I also think that True Lies isn't intended (or, generally, recieved) as a model for relating to the world, healthy or otherwise. I've done this rant elsewhere on topics like rape fantasy, but basically I believe that there's a whole genre of literature and media that exists to bleed off, externalize, play out in a safe environment, impulses which many if not all of us have but it would be bad for society to exercise in real life.

It's like a carnival Lord of Misrule in medieval society -- the idea is not to follow it like a prescription, but to give resentment and envy and mockery a safe outlet, and it actually shored up the regular rulers the rest of the time.

I put action movies and most pornography into this category, so to me, to debate them as models is, to me, like critiquing a roller coaster for it's unsafe model of train construction. If it were such a model, it certainly would be unsafe, but it isn't. It's a sanitized alternative, a way to experience the adrenaline thrill of a runaway train without the real pain, just like a romance is a way to experience the thrill of connection without the real risk.

Mer

[identity profile] witling.livejournal.com 2004-04-28 10:06 pm (UTC)(link)
I'm going to subside here, because I need to be quiet with my smooth, smooth brain, but just to clarify--I wasn't saying you were positing a single, monolithic need. That was me, talking to myself. Which I do fairly often, in fact.
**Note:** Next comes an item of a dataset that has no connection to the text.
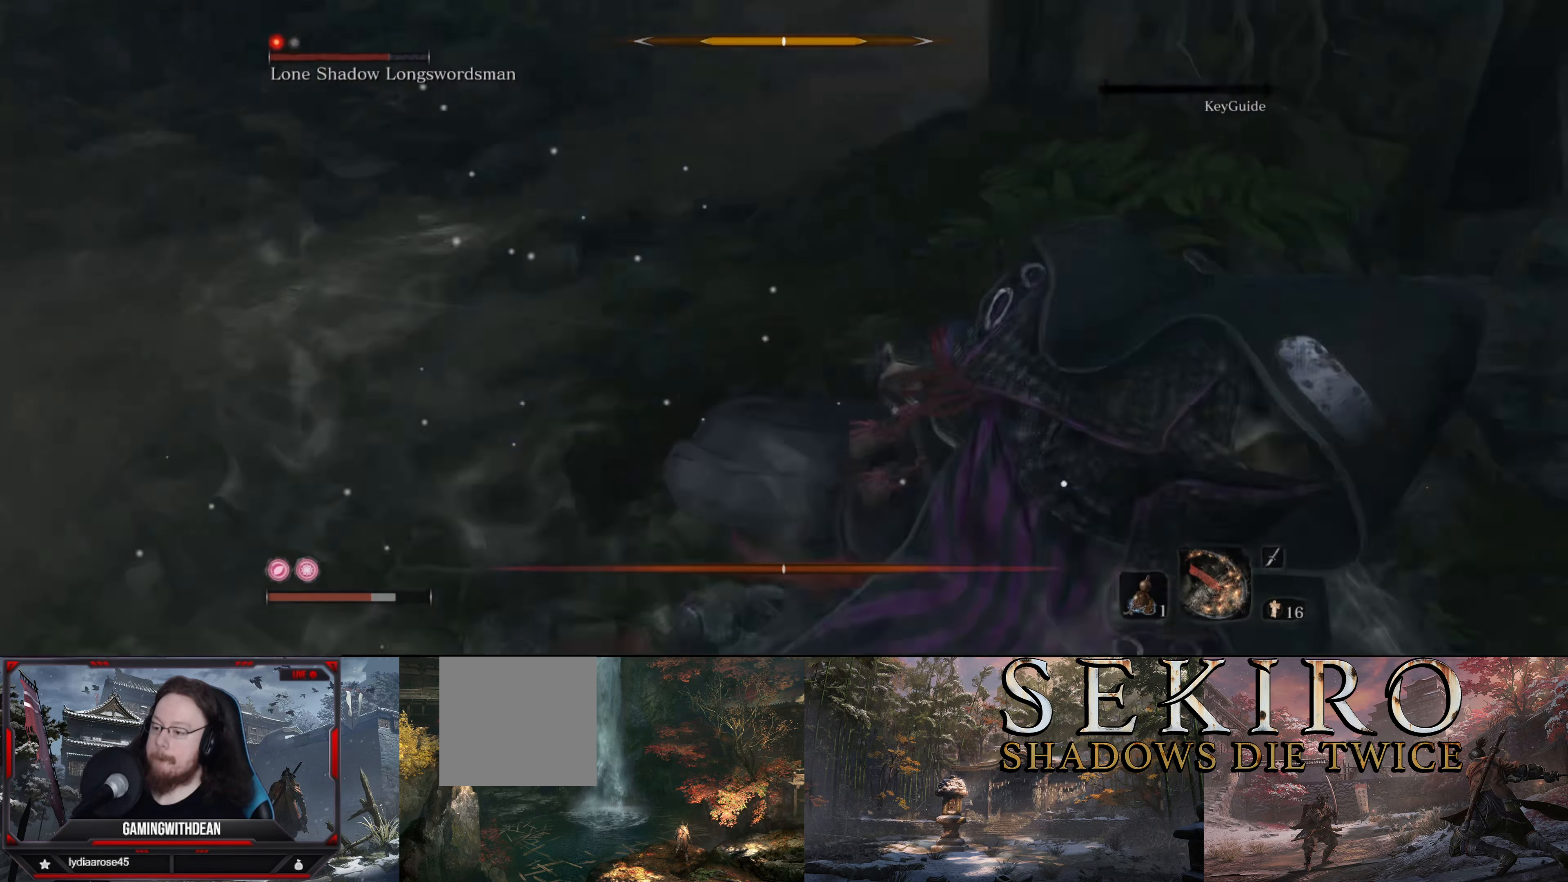
{"dt_ms": 500, "buttons": ["L1"], "left_stick": "down-left", "right_stick": "center", "events": [[100, "L1", "up"], [133, "L1", "down"], [250, "L1", "up"], [333, "L1", "down"], [450, "L1", "up"], [500, "L1", "down"]]}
The bleed-off theory...maybe. I don't know. I'm a fence-sitter, somewhere between Dworkin and you. There are so many studies showing a correlation between viewing violent acts and increased tendencies to violence. It makes intuitive sense, which doesn't necessarily mean it's correct--intuitively, the planet's flat. But there are people out there studying violence in the media, and they seem to keep finding the same things, more or less. Feed your brain a diet of first-person shooter games and Schwarzenegger flicks, and you have a higher chance of being predisposed to violent or otherwise antisocial behavior.

What that says about porn, I don't know. I like porn. Porn is good.

::pets porn::

Thank you for such good points about all of this--it's been very good sharing thoughts with you.
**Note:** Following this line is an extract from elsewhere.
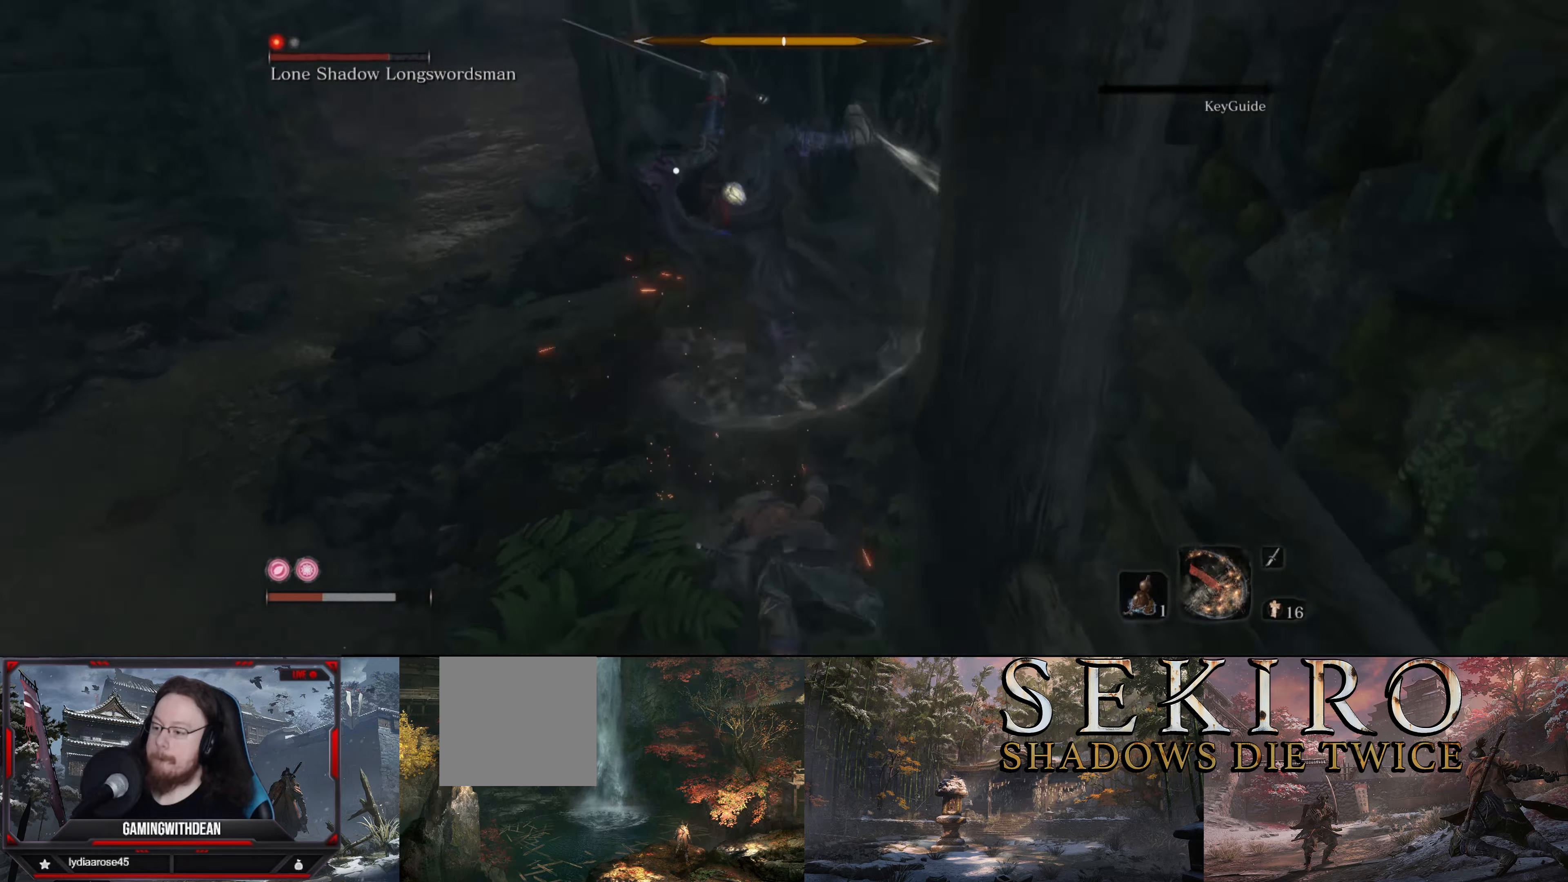
{"dt_ms": 500, "buttons": ["L1"], "left_stick": "down-left", "right_stick": "center", "events": [[234, "B", "down"], [334, "L1", "up"], [367, "B", "up"], [384, "L1", "down"]]}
[identity profile] stakebait.livejournal.com 2004-04-29 03:09 pm (UTC)(link)
*hugs* Have a nice quiet time with your smooth brain. Lemme know if you ever are bored and want to talk about those studies.

Mer

[identity profile] nightstalker.livejournal.com 2004-04-30 03:59 am (UTC)(link)
Feed your brain a diet of first-person shooter games and Schwarzenegger flicks, and you have a higher chance of being predisposed to violent or otherwise antisocial behavior.

Wouldn't a more reasonable conclusion be that people who are predisposed to violent or anti-social behavior are are more likely to watch action movies and play violent video games?

[identity profile] witling.livejournal.com 2004-04-30 04:16 am (UTC)(link)
I'll have to find the studies, I guess. I don't know whether your suggestion is more reasonable or not, offhand.

Sorry it took so long for me to dig it up.

[identity profile] nightstalker.livejournal.com 2004-05-06 05:46 pm (UTC)(link)
Usually it's the newspapers who distort causation and correlation, but in this case, it seems the researchers did it too.